The story behind an orca's life at SeaWorld poses questions about the capture and confinement of wild animals


The story's familiar by now. A tension-filled courthouse in Sanford. A tragic death and the killer's motives questioned. White against black. But this isn't about Trayvon Martin and George Zimmerman, it's the state of Florida against SeaWorld. The movie is "Blackfish," and it's a cautionary tale of the dangers of confining those meant to roam free.

Gabriela Cowperthwaite directed the eye-opening, sometimes-harrowing documentary structured around the life of Tilikum, a 12,000-pound killer whale. He was captured as a 2-year-old in 1983 and grew to his current length of 22 feet. In 2010, during the "Dine with Shamu" show at SeaWorld Orlando, Tilikum brutally killed chief trainer Dawn Brancheau in front of at least a dozen spectators. The tragedy spawned an investigation and subsequent court case.

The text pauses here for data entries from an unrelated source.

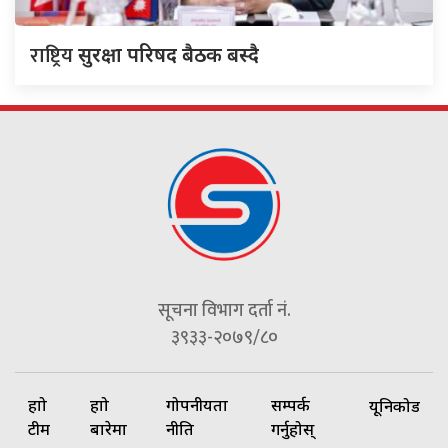
राष्ट्रिय
सुरक्षा परिषद बैठक बस्दै
सूचना विभाग दर्ता नं.
३९३३-२०७९/८०
हाम्रो
हाम्रो
गोपनीयता
सम्पर्क
यूनिकोड
टीम
बारेमा
नीति
गर्नुहोस्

A crestfallen cross between circus performer and prison inmate, the orca (another name for killer whale) Tilikum is a complicated being. His history unfolds in the movie as details emerge about possible contributing factors in Brancheau's death. When an orca expert suggests that events leading up to the tragedy began 20 years earlier, the filmmakers dutifully turn their attention and research to a point even further back: 39 years before, when SeaWorld began taking whales from one of their natural habitats near Puget Sound, Wash.

Cowperthwaite skillfully mixes interviews with former SeaWorld trainers, behind-the-scenes amateur video and archival footage of orca hunts and performances. A recording of a police interview with a park paramedic who was on the scene when Brancheau died makes you wonder why he exhibits such a patently callous attitude. Cowperthwaite is mindful about what's revealed and its timing, maintaining the film's tension and the feeling that another shocking discovery is about to jettison up from the depths.

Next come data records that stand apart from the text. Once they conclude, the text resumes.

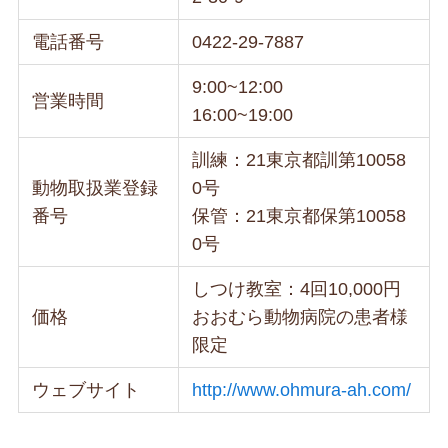
電話番号
0422-29-7887
9:00~12:00
営業時間
16:00~19:00
訓練：21東京都訓第10058
動物取扱業登録
0号
番号
保管：21東京都保第10058
0号
しつけ教室：4回10,000円
価格
おおむら動物病院の患者様
限定
ウェブサイト
http://www.ohmura-ah.com/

"Blackfish" leaves no doubt that it is squarely against SeaWorld's practices. When it does present the views of the park's defenders (not often), they seem wishful and disconnected. "I can't imagine a life without SeaWorld," a former trainer declares, adding that he's certain that they can create a safe environment for the whales and their handlers. How they would accomplish that, he never explains. The movie acknowledges movements by PETA and other groups to release captive orcas, showing demonstrators with "Free Tili!" signs, a play on "Free Willy," the 1993 box office hit.

There's a simple, basic fact that sticks with you after you see this film, and it's that killer whales are accustomed to (perhaps even hard-wired for) swimming 100 miles a day in open waters. To accommodate this need, SeaWorld and similar parks would have to incur expenditures that would put them out of business. Instead, in what amounts to a large swimming pool, they contain a 6-ton, intelligent marine mammal that normally, with its exceedingly social pod of 15 whales (on average), roams vast swaths of ocean.

By mangling nature, "Blackfish" argues that SeaWorld is responsible for putting the sham in Shamu.